::: DATA FOR THE TASK :::

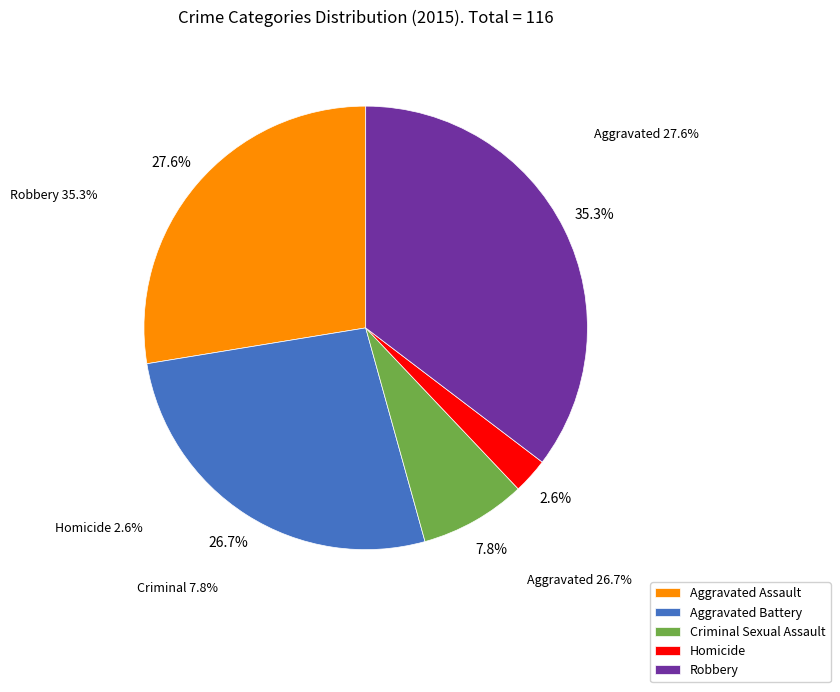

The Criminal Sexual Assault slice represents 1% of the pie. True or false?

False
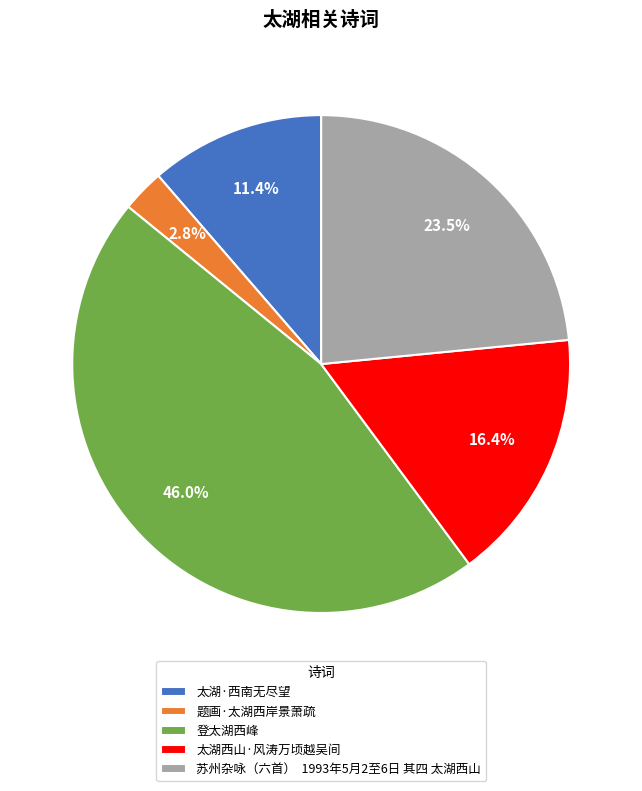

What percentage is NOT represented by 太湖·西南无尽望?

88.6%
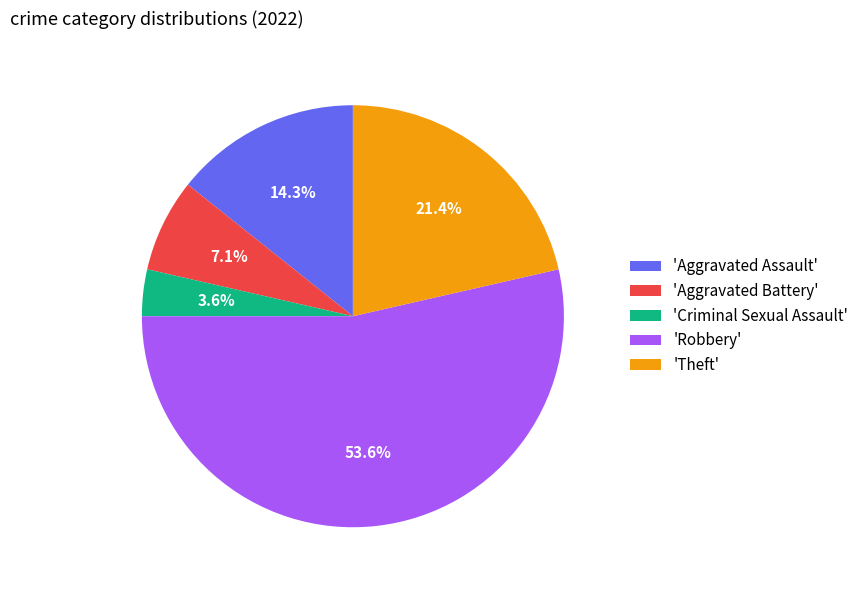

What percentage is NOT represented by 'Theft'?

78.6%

:::

_WHAT IS NEEDED:_ Turn the records above into a numbered list with no blank lines, and leave the pictures out of your answer.

_RESULT OF THE TASK:_
1. The Criminal Sexual Assault slice represents 1% of the pie. True or false?
2. False
3. What percentage is NOT represented by 太湖·西南无尽望?
4. 88.6%
5. What percentage is NOT represented by 'Theft'?
6. 78.6%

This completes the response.